Member of the Delaware House of Representatives from the 8th district
- Incumbent
- Assumed office November 4, 2020
- Preceded by: S. Quinton Johnson

Personal details
- Party: Democratic
- Education: Delaware State University (B.A.) Liberty University (M.A.)
- Website: Official website^{[dead link]}

= Sherae'a Moore =

American politician

Sherae'a Eboni "Rae" Moore is an American politician from the state of Delaware. A Democrat, Moore has represented the 8th district of the Delaware House of Representatives, which encompasses a parts New Castle County, since November 2020.

== Early life ==
Moore attended school in Appoquinimink School District and graduated from Middletown High School. She then became the first in her family to finish college when graduated cum laude from Delaware State University, where she earned her Bachelor of Arts in English.
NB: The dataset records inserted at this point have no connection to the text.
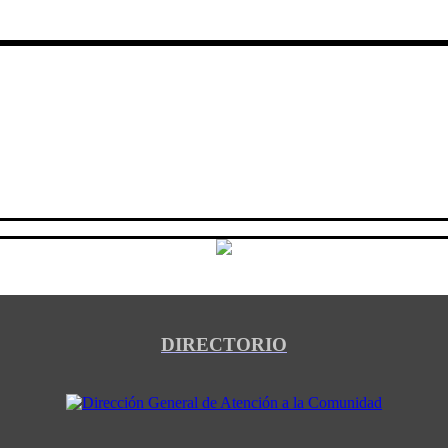
DIRECTORIO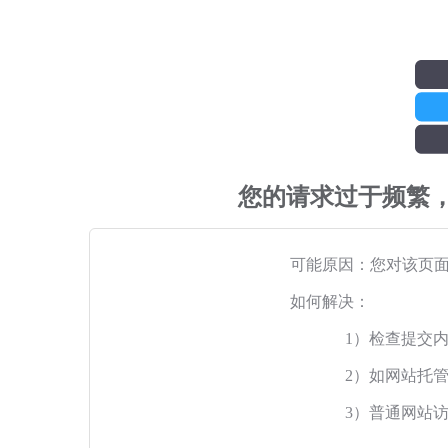
您的请求过于频繁
可能原因：您对该页
如何解决：
1）检查提交
2）如网站托
3）普通网站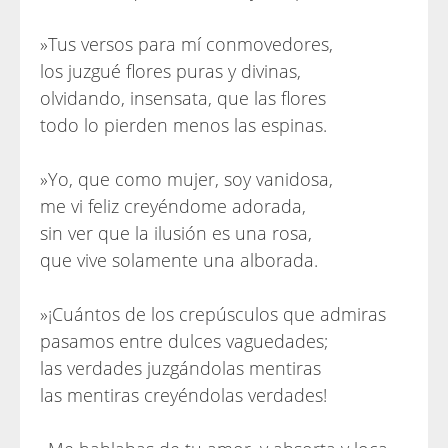
»Tus versos para mí conmovedores,
los juzgué flores puras y divinas,
olvidando, insensata, que las flores
todo lo pierden menos las espinas.
»Yo, que como mujer, soy vanidosa,
me vi feliz creyéndome adorada,
sin ver que la ilusión es una rosa,
que vive solamente una alborada.
»¡Cuántos de los crepúsculos que admiras
pasamos entre dulces vaguedades;
las verdades juzgándolas mentiras
las mentiras creyéndolas verdades!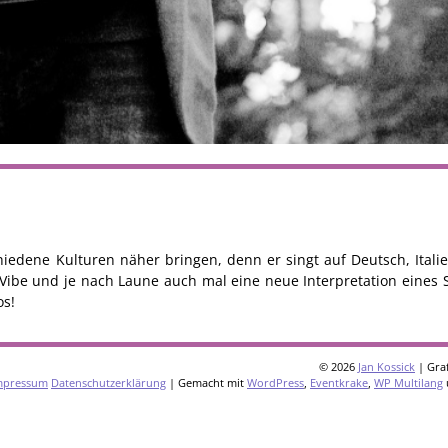
iedene Kulturen näher bringen, denn er singt auf Deutsch, Italie
Vibe und je nach Laune auch mal eine neue Interpretation eines S
os!
© 2026
Jan Kossick
| Graf
mpressum
Datenschutzerklärung
| Gemacht mit
WordPress
,
Eventkrake
,
WP Multilang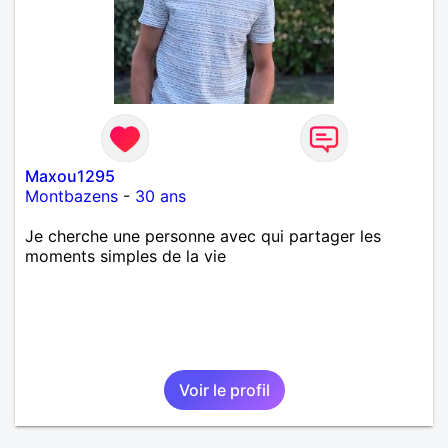
Maxou1295
Montbazens
-
30 ans
Je cherche une personne avec qui partager les
moments simples de la vie
Voir le profil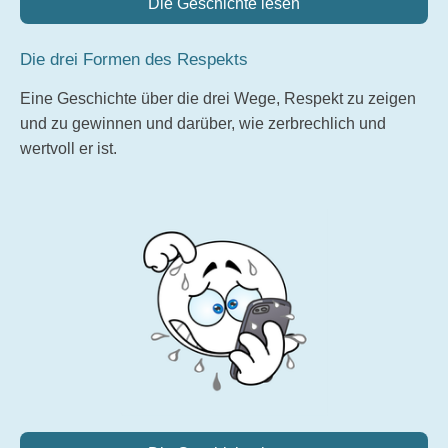
Die Geschichte lesen
Die drei Formen des Respekts
Eine Geschichte über die drei Wege, Respekt zu zeigen
und zu gewinnen und darüber, wie zerbrechlich und
wertvoll er ist.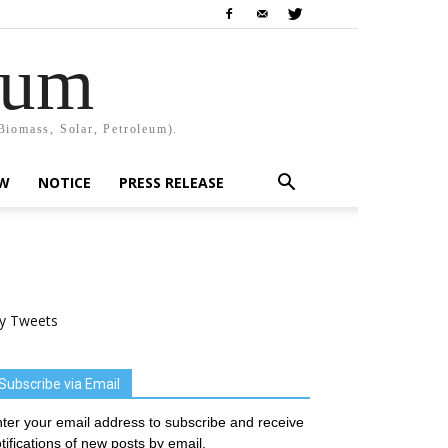
rum
Biomass, Solar, Petroleum).
EW
NOTICE
PRESS RELEASE
y Tweets
Subscribe via Email
ter your email address to subscribe and receive
tifications of new posts by email.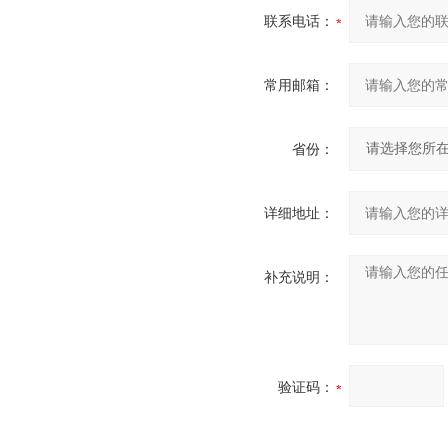
联系电话：
常用邮箱：
省份：
详细地址：
补充说明：
验证码：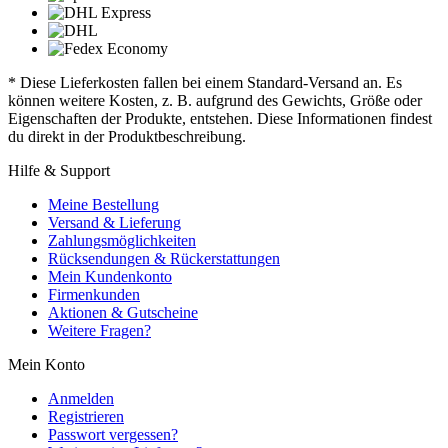
* Diese Lieferkosten fallen bei einem Standard-Versand an. Es
können weitere Kosten, z. B. aufgrund des Gewichts, Größe oder
Eigenschaften der Produkte, entstehen. Diese Informationen findest
du direkt in der Produktbeschreibung.
Hilfe & Support
Meine Bestellung
Versand & Lieferung
Zahlungsmöglichkeiten
Rücksendungen & Rückerstattungen
Mein Kundenkonto
Firmenkunden
Aktionen & Gutscheine
Weitere Fragen?
Mein Konto
Anmelden
Registrieren
Passwort vergessen?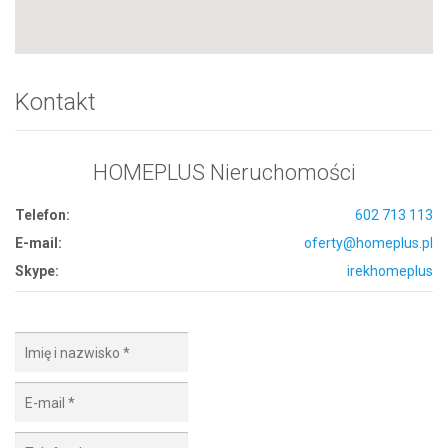
Kontakt
HOMEPLUS Nieruchomości
Telefon:
602 713 113
E-mail:
oferty@homeplus.pl
Skype:
irekhomeplus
Moore then earned her Master of Arts in public policy and administration.

In 2016, Moore served as the deputy regional director for the Delaware Democratic Party in Kent County. She also worked as a legislative assistant for the Delaware House of Representatives. After working as a public servant, Moore became a teacher.

== Political career ==
In 2020, Moore won a three-way primary with 41.8% of the vote to replace retiring incumbent S. Quinton Johnson. Moore then defeated Republican Dan Zitofsky with 7,567 votes (57%).